No final, o velho ditado de Lord Palmerston provou-se verdadeiro: “As nações não têm amigos permanentes, nem inimigos permanentes, apenas interesses permanentes“. Os interesses do Irão e da Rússia na Síria eram os de suas respetivas classes capitalistas – não os das massas da Síria ou do Oriente Médio.
A luta contra o imperialismo
Agora, iniciou-se um novo jogo cínico para a redivisão da Síria e de toda a região. As guerras apoiadas pelo Ocidente por Israel em Gaza e no Líbano alteraram o frágil equilíbrio que acabara de emergir no Médio Oriente. A direção das forças agora em movimento é impossível de prever.

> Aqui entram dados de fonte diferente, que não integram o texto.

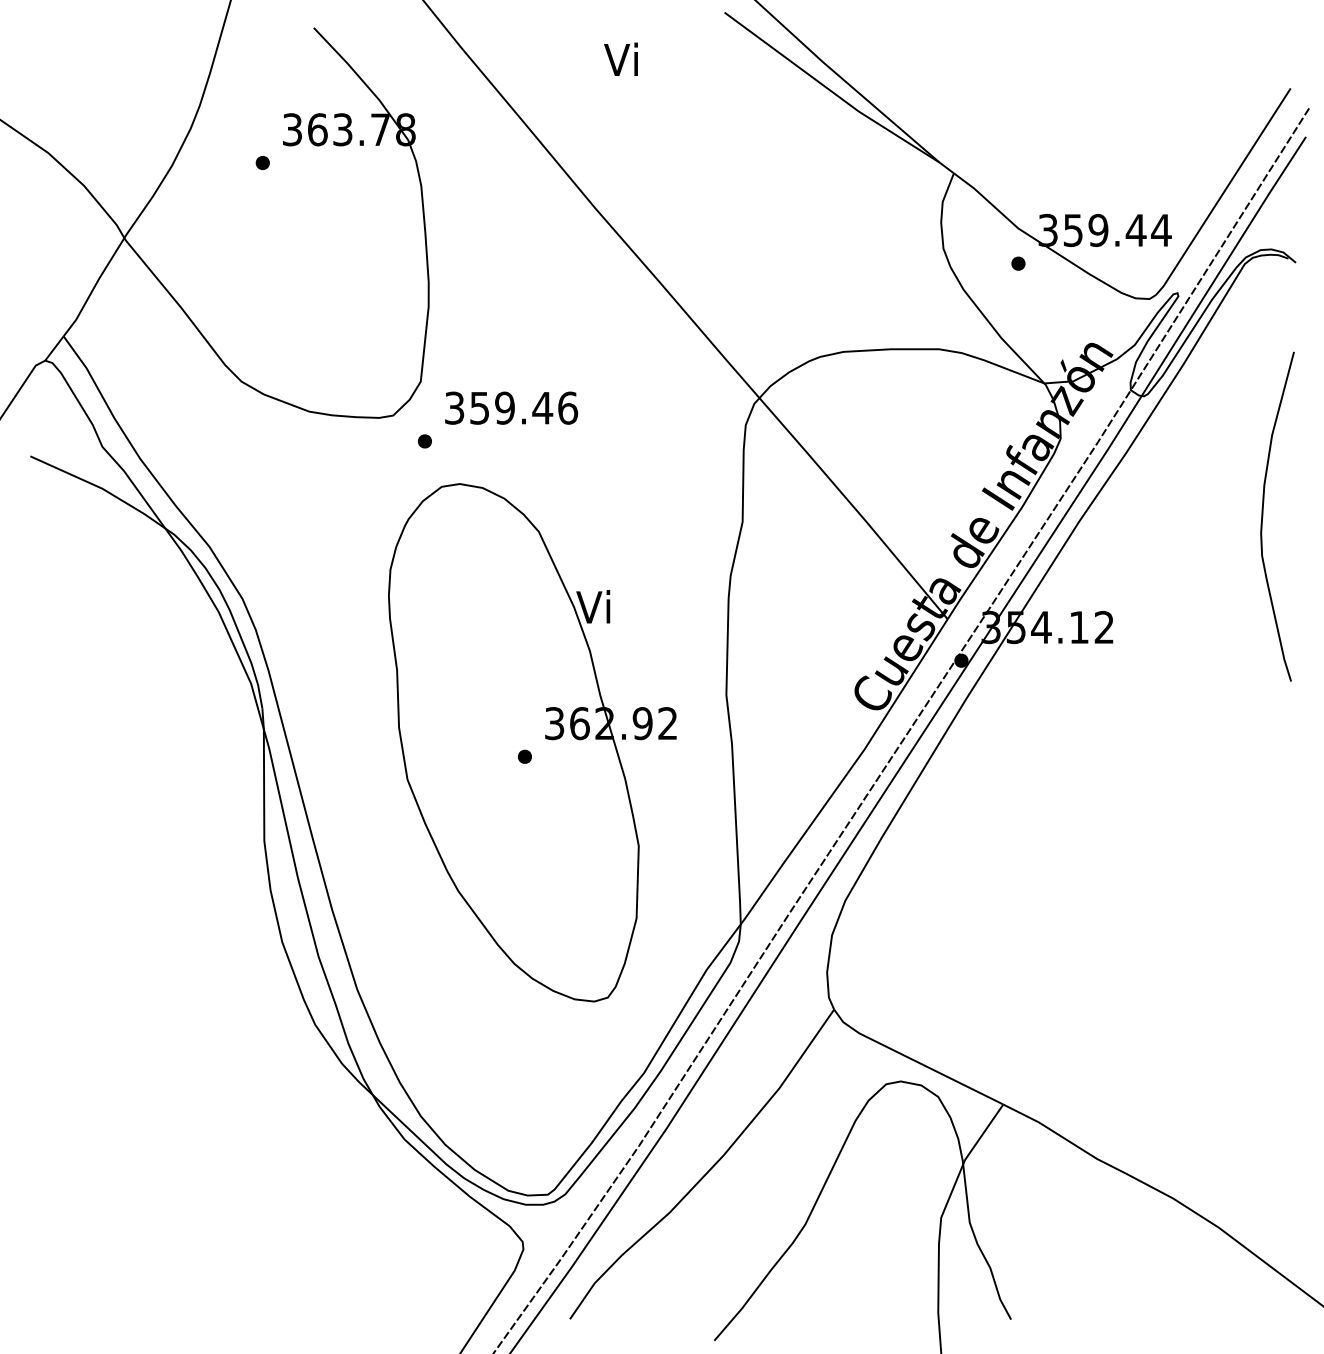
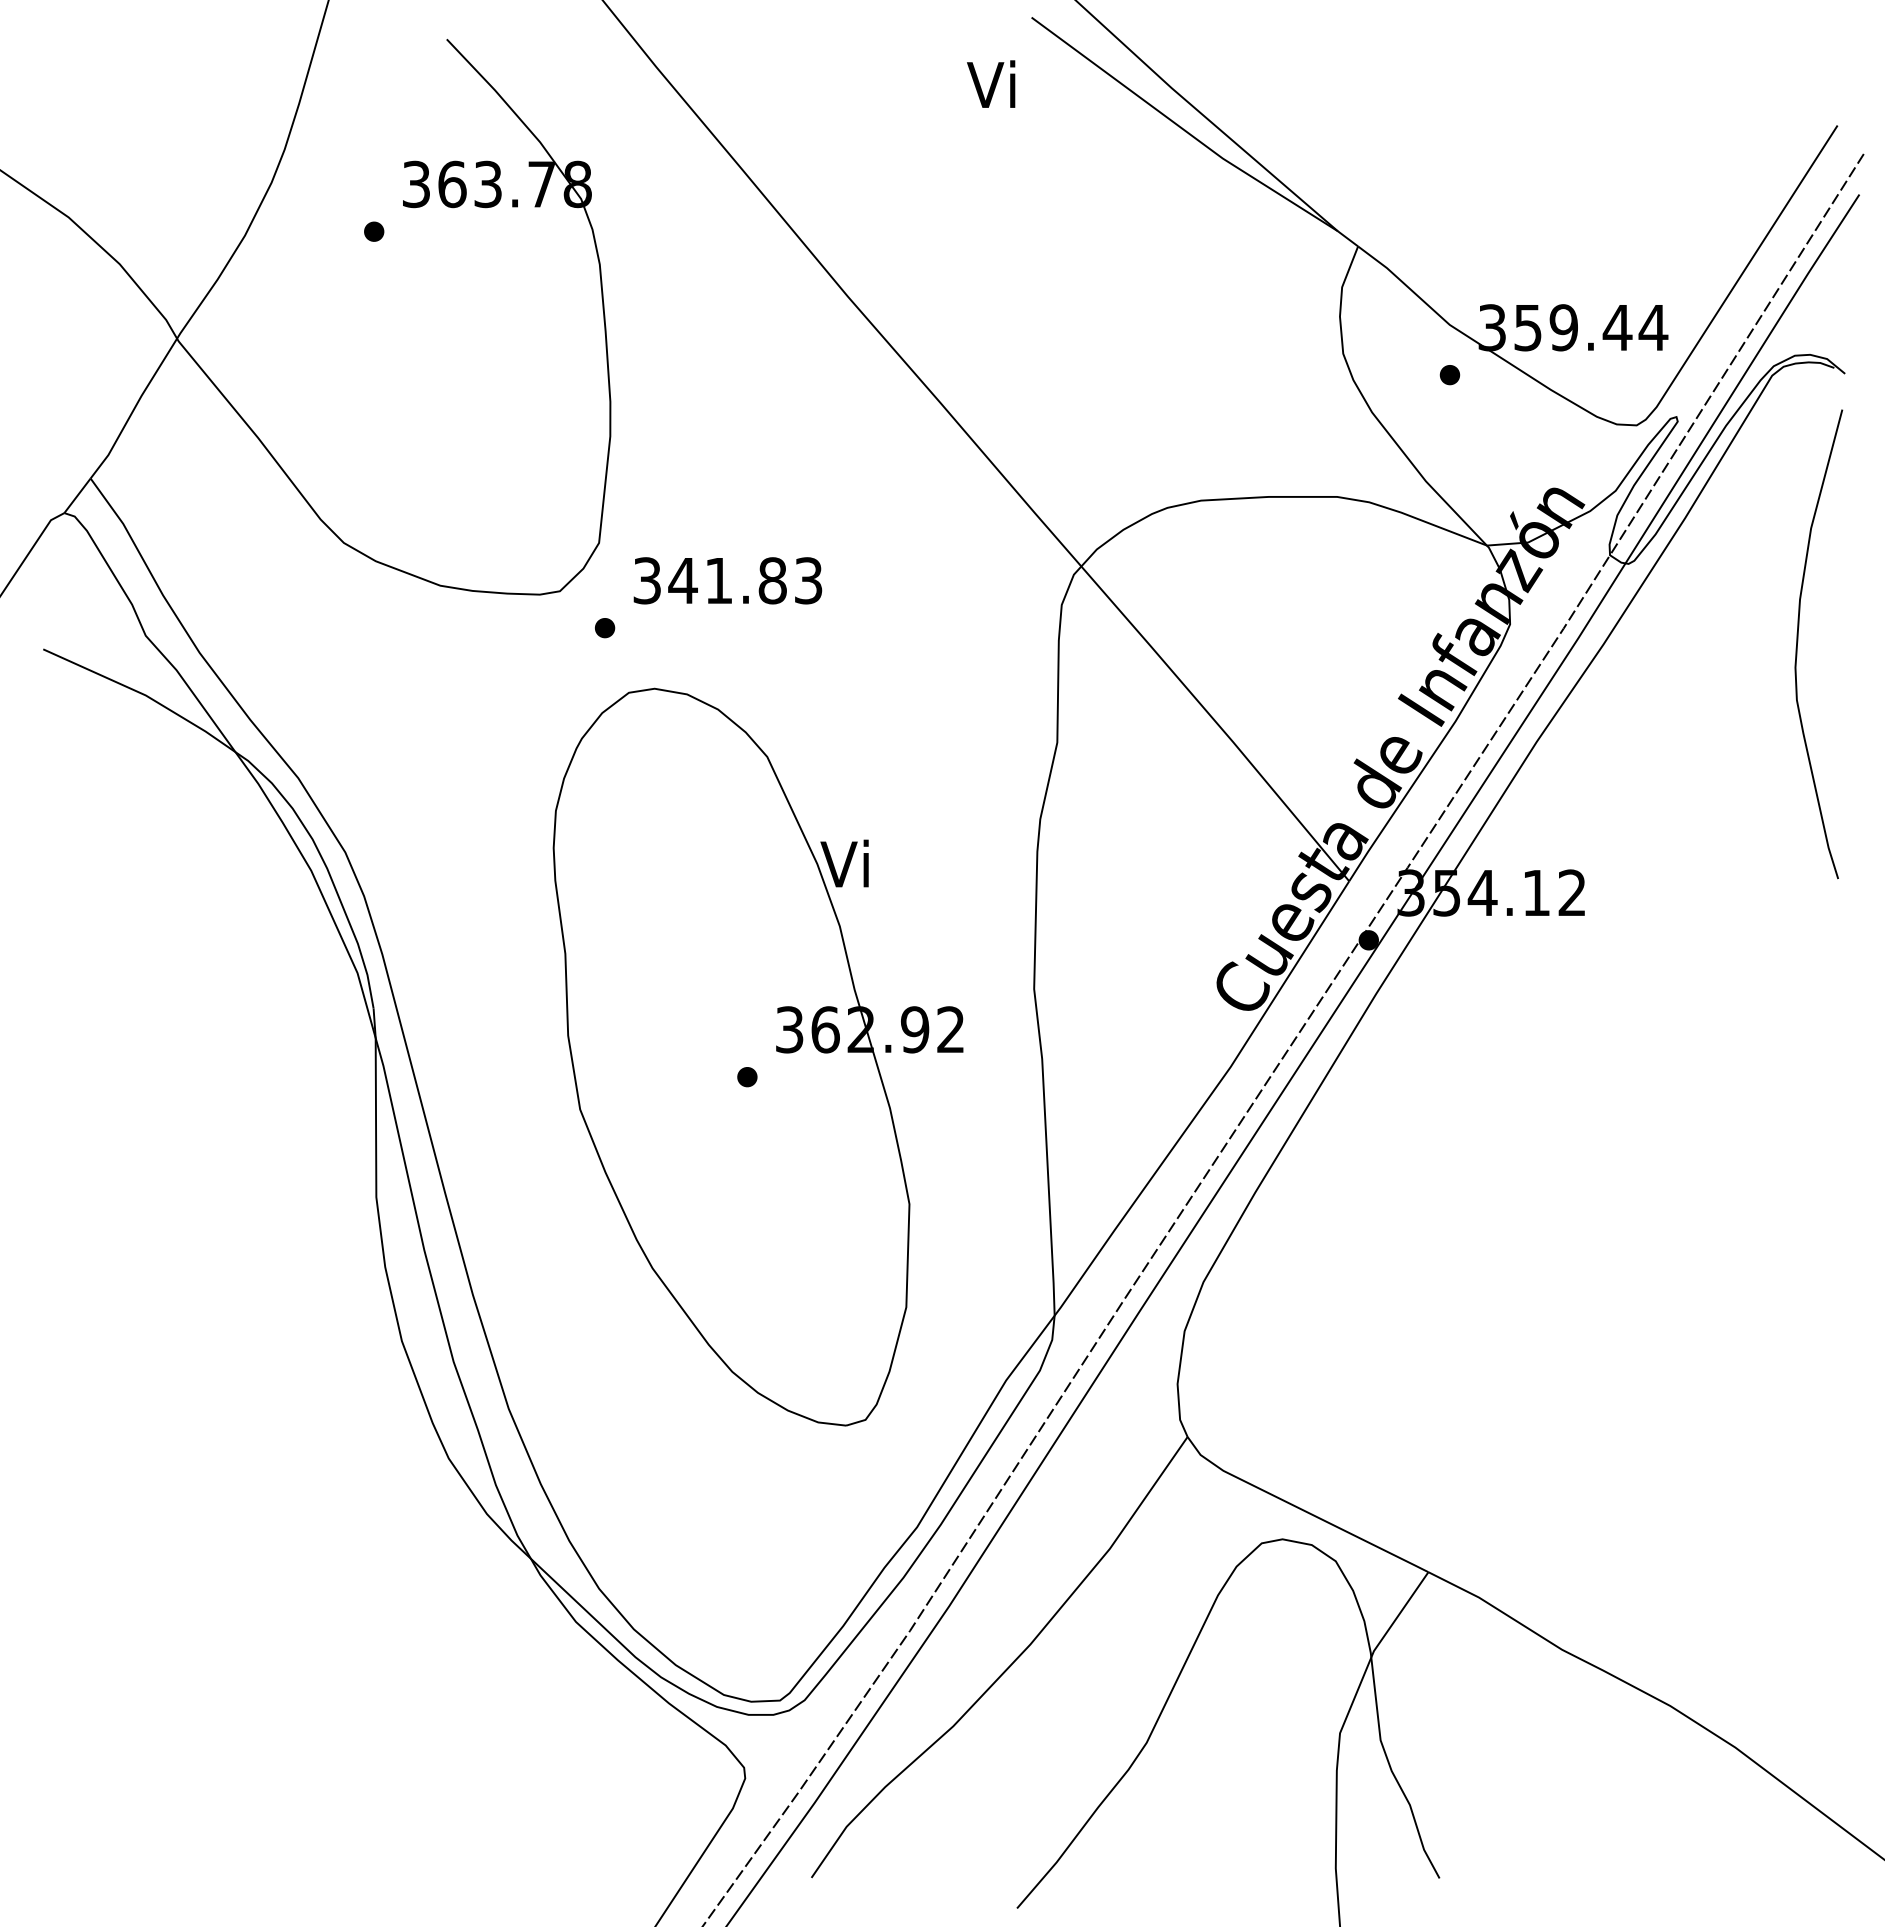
text: (621, 58) -> (991, 83), moved
text: (523, 407) -> (745, 580), 359.46 -> 341.83
curve: (1263, 515) -> (1798, 642), moved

A Turquia saiu claramente mais forte, enquanto o Irão e a Rússia ficaram enfraquecidos. Isso provavelmente encorajará as forças anti-iranianas no Iraque e no Líbano, países que permanecem altamente instáveis. Material inflamável também existe na Jordânia, no Golfo e no Egito, à espera de uma faísca para incendiá-lo.
Esta é uma prova do cinismo extremo dos imperialistas que preferem arrastar a região pelo caminho da barbárie a abdicar do seu domínio sobre ela. Enquanto esta força reacionária não for erradicada, continuará a espalhar o seu veneno por todo o Médio Oriente e não só.
A lição pela qual as massas sírias pagarão caro no próximo período, é que as massas não podem contar com nenhum regime capitalista para defender os seus interesses na luta contra o imperialismo. Só podem contar com o seu próprio poder e o de milhões de trabalhadores e pobres da região e não só. Todos eles sofrem com a crise do capitalismo, que se revelou um beco sem saída total para a sociedade.
A luta contra a pobreza e a miséria, contra o atraso e o imperialismo só pode ter êxito como luta contra a classe capitalista e o seu sistema no seu conjunto. A revolução síria e a revolução do Médio Oriente triunfarão como uma revolução socialista liderada pelos próprios trabalhadores e camponeses, ou não triunfarão de todo.